> _YOUR ASSIGNMENT_
Give the listing again character for character, but drop the images.

EXTRACTED MATERIAL: Begin

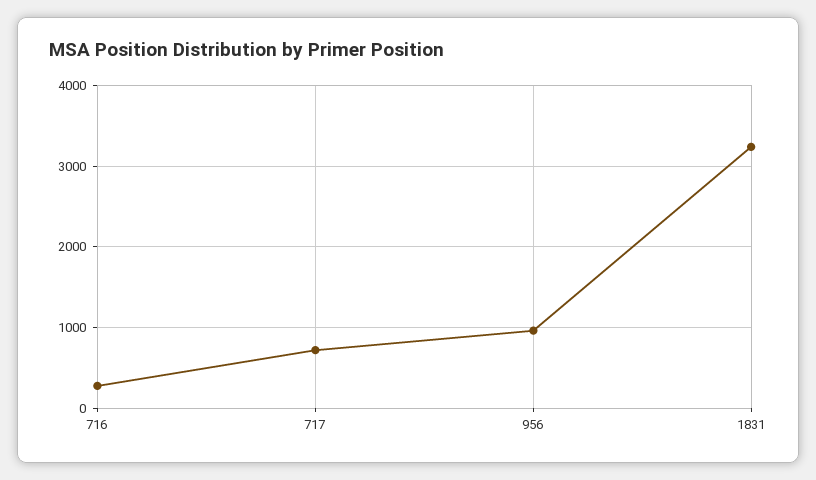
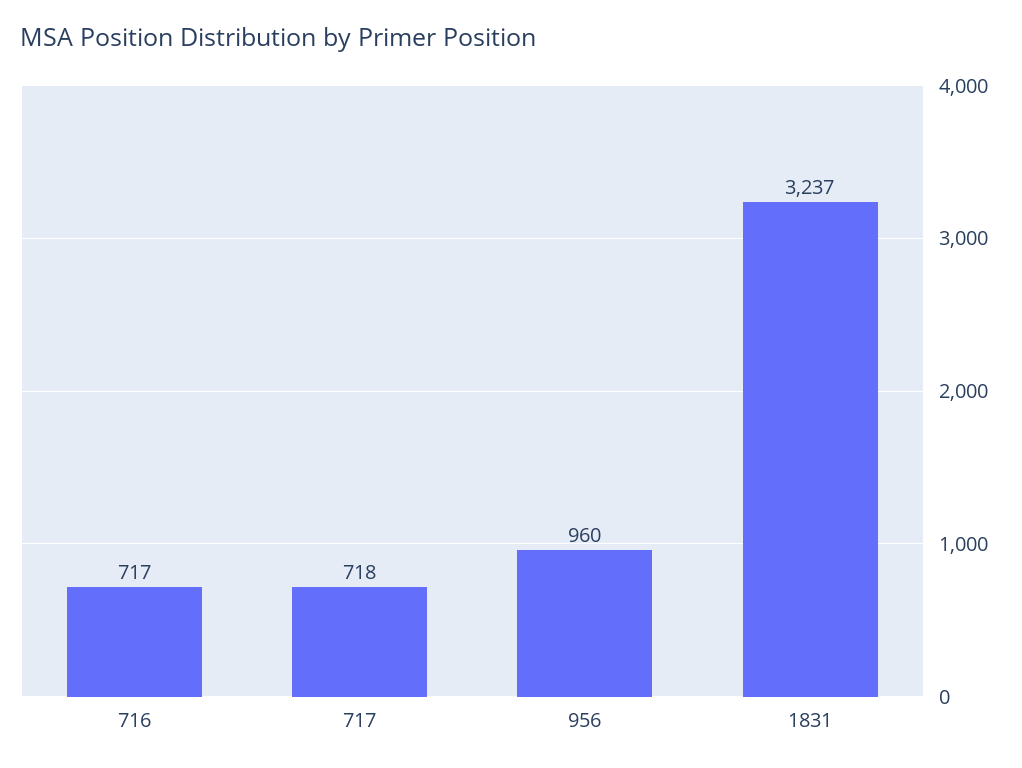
  {
-   "716": 300,
+   "716": 717,
    "717": 718,
    "956": 960,
    "1831": 3237
  }

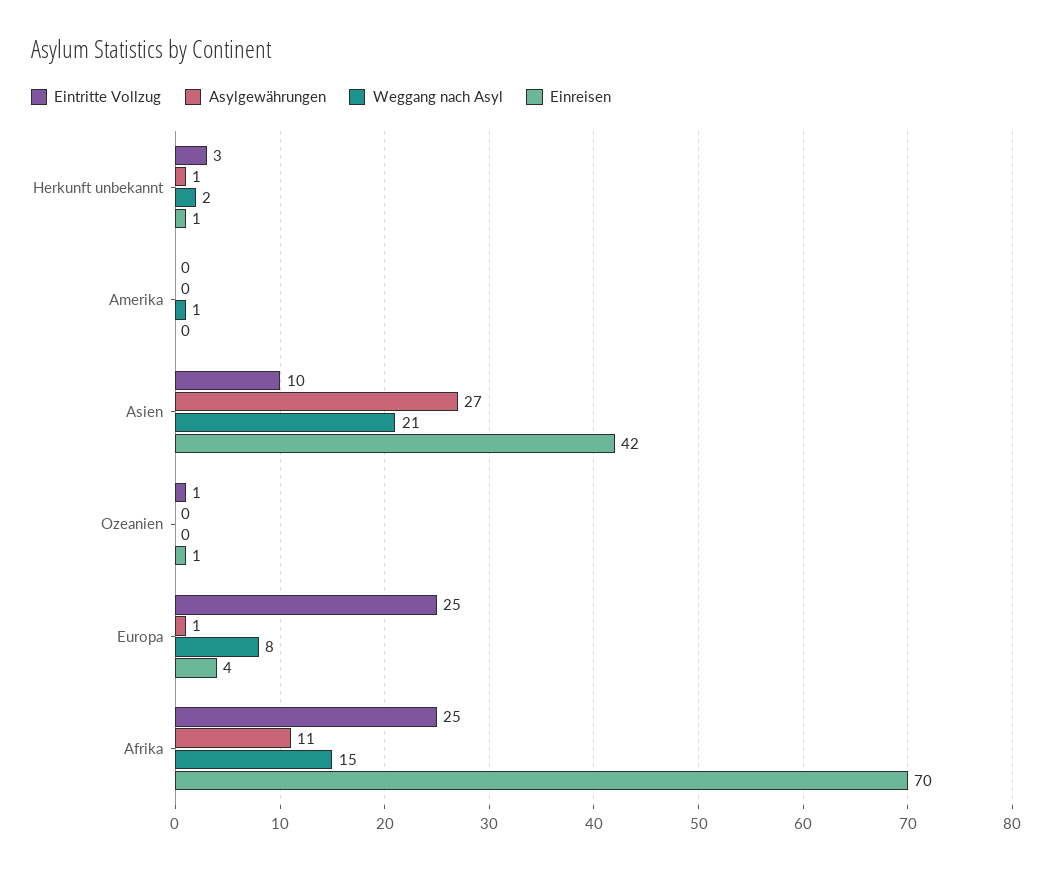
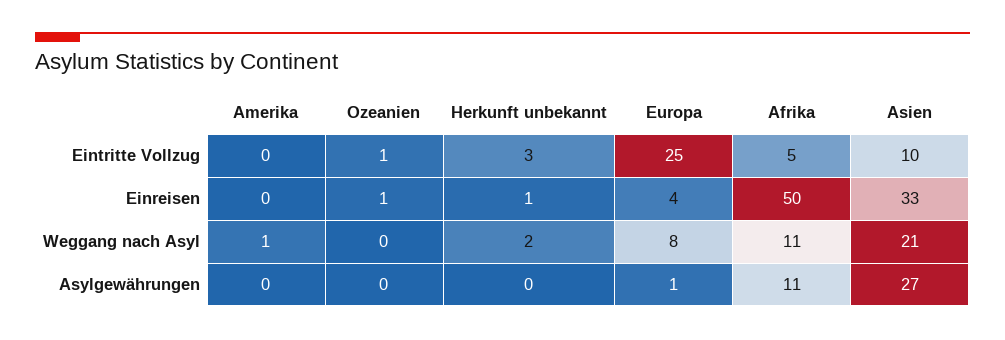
  {
    "Eintritte Vollzug": {
      "Herkunft unbekannt": 3,
      "Amerika": 0,
      "Asien": 10,
      "Ozeanien": 1,
      "Europa": 25,
-     "Afrika": 25
+     "Afrika": 5
    },
    "Asylgewährungen": {
-     "Herkunft unbekannt": 1,
+     "Herkunft unbekannt": 0,
      "Amerika": 0,
      "Asien": 27,
      "Ozeanien": 0,
      "Europa": 1,
      "Afrika": 11
    },
    "Weggang nach Asyl": {
      "Herkunft unbekannt": 2,
      "Amerika": 1,
      "Asien": 21,
      "Ozeanien": 0,
      "Europa": 8,
-     "Afrika": 15
+     "Afrika": 11
    },
    "Einreisen": {
      "Herkunft unbekannt": 1,
      "Amerika": 0,
-     "Asien": 42,
+     "Asien": 33,
      "Ozeanien": 1,
      "Europa": 4,
-     "Afrika": 70
+     "Afrika": 50
    }
  }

EXTRACTED MATERIAL: End

> _RESULT BELOW_
  {
-   "716": 300,
+   "716": 717,
    "717": 718,
    "956": 960,
    "1831": 3237
  }

  {
    "Eintritte Vollzug": {
      "Herkunft unbekannt": 3,
      "Amerika": 0,
      "Asien": 10,
      "Ozeanien": 1,
      "Europa": 25,
-     "Afrika": 25
+     "Afrika": 5
    },
    "Asylgewährungen": {
-     "Herkunft unbekannt": 1,
+     "Herkunft unbekannt": 0,
      "Amerika": 0,
      "Asien": 27,
      "Ozeanien": 0,
      "Europa": 1,
      "Afrika": 11
    },
    "Weggang nach Asyl": {
      "Herkunft unbekannt": 2,
      "Amerika": 1,
      "Asien": 21,
      "Ozeanien": 0,
      "Europa": 8,
-     "Afrika": 15
+     "Afrika": 11
    },
    "Einreisen": {
      "Herkunft unbekannt": 1,
      "Amerika": 0,
-     "Asien": 42,
+     "Asien": 33,
      "Ozeanien": 1,
      "Europa": 4,
-     "Afrika": 70
+     "Afrika": 50
    }
  }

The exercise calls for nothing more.